Un autre, c'est la police indienne qui rend publics les interrogatoires des rescapés des îles Andaman ; ceux-là parlent d'exécutions sommaires pour les forcer à reprendre la mer. Ils décrivent comment, après avoir été lâchés au large par l'armée thaïlandaise avec deux sacs de riz cuit et huit litres d'eau pour plus de 400 hommes, la barge a dérivé tandis que ses occupants commençaient à mourir de faim et de soif. Puis comment ils ont plongé en voyant un phare, mais, à bout de forces, n'ont pas pu surnager. Un autre jour, c'est une photo du colonel Manat, qui disait n'avoir rien à voir avec cette affaire, debout sur la plage de l'île Koh Sai Daeng, entouré d'officiers, devant des réfugiés Rohingyas accroupis. Si cela ne suffit pas, il y a aussi une vidéo...

"SÉCURITÉ NATIONALE"

Le South China Morning Post affirme que, au total, un millier de Rohingyas ont été délaissés en mer depuis décembre et que la moitié d'entre eux (538 au 18 janvier) sont morts ou disparus. Le journal a remis son dossier, sources comprises, au Haut-Commissariat aux réfugiés de l'ONU, qui, le 20 janvier, a demandé au gouvernement thaïlandais de lui donner accès à un groupe de 126 boat people Rohingyas récemment interceptés, puis aux autorités indonésiennes de lui donner accès aux 193 détenus sur la base navale de Sabang. Mercredi 23 janvier, ces requêtes étaient encore sans réponse, selon la porte-parole régionale du HCR, Kitty McKinsey.

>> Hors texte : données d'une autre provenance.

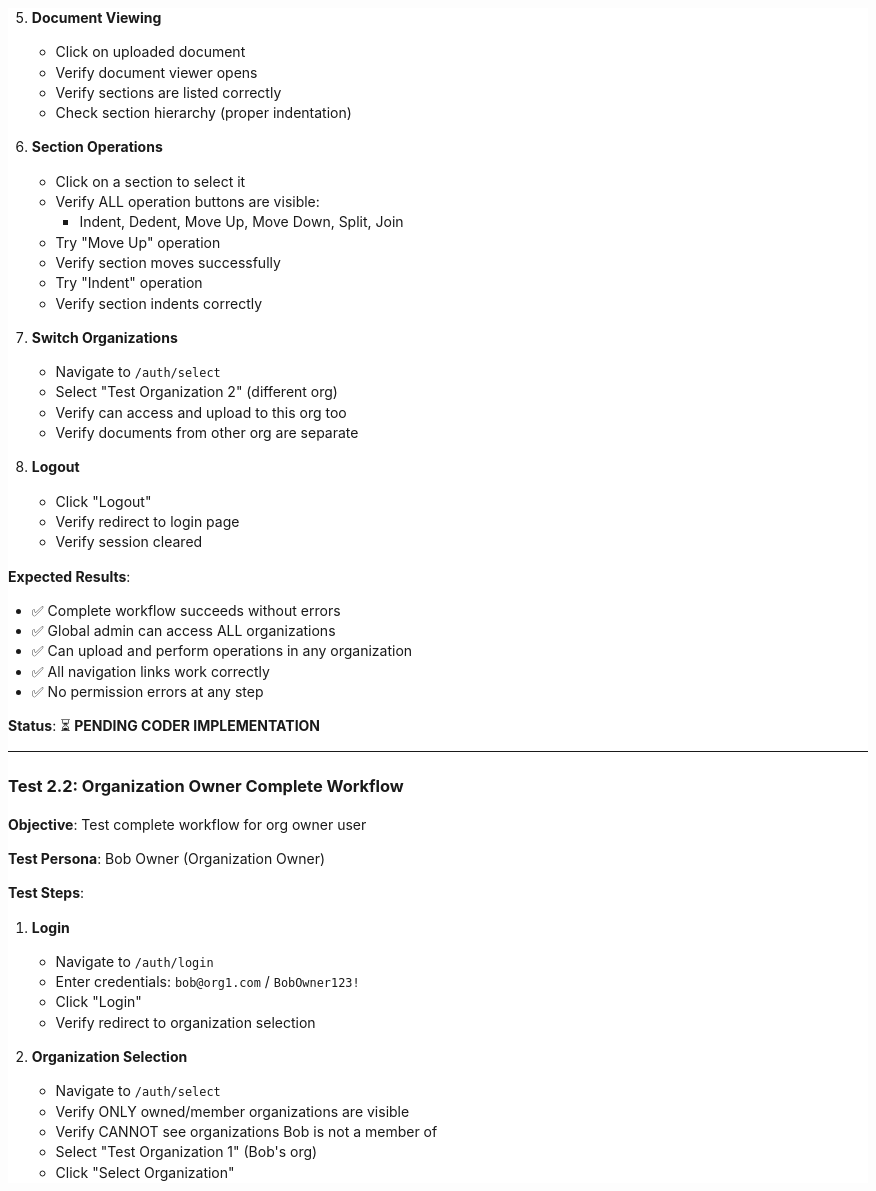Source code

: 5. **Document Viewing**
   - Click on uploaded document
   - Verify document viewer opens
   - Verify sections are listed correctly
   - Check section hierarchy (proper indentation)

6. **Section Operations**
   - Click on a section to select it
   - Verify ALL operation buttons are visible:
     - Indent, Dedent, Move Up, Move Down, Split, Join
   - Try "Move Up" operation
   - Verify section moves successfully
   - Try "Indent" operation
   - Verify section indents correctly

7. **Switch Organizations**
   - Navigate to `/auth/select`
   - Select "Test Organization 2" (different org)
   - Verify can access and upload to this org too
   - Verify documents from other org are separate

8. **Logout**
   - Click "Logout"
   - Verify redirect to login page
   - Verify session cleared

**Expected Results**:
- ✅ Complete workflow succeeds without errors
- ✅ Global admin can access ALL organizations
- ✅ Can upload and perform operations in any organization
- ✅ All navigation links work correctly
- ✅ No permission errors at any step

**Status**: ⏳ **PENDING CODER IMPLEMENTATION**

---

### Test 2.2: Organization Owner Complete Workflow
**Objective**: Test complete workflow for org owner user

**Test Persona**: Bob Owner (Organization Owner)

**Test Steps**:
1. **Login**
   - Navigate to `/auth/login`
   - Enter credentials: `bob@org1.com` / `BobOwner123!`
   - Click "Login"
   - Verify redirect to organization selection

2. **Organization Selection**
   - Navigate to `/auth/select`
   - Verify ONLY owned/member organizations are visible
   - Verify CANNOT see organizations Bob is not a member of
   - Select "Test Organization 1" (Bob's org)
   - Click "Select Organization"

Un responsable militaire thaïlandais a fini par admettre que l'armée finançait un programme visant à "aider" les Rohingyas à repartir vers la Malaisie et l'Indonésie, mais a nié qu'ils soient maltraités ou remis en mer. A Bangkok, le nouveau premier ministre, Abhisit Vejjajiva, a annoncé une enquête et s'est engagé à faire punir les éventuels coupables. Mais il a aussi promis de "renvoyer les immigrants clandestins" et a expliqué la préoccupation de l'armée à l'égard de l'afflux de Rohingyas : "C'est une question de sécurité nationale ", a-t-il dit, confirmant la crainte qu'ils n'aillent renforcer les insurgés musulmans au sud de la Thaïlande, où le conflit a fait plus de 3 300 morts depuis 2004. C'est aussi dans cette région que, selon Amnesty International, l'armée thaïlandaise a fait un usage systématique de la torture à l'égard des séparatistes musulmans.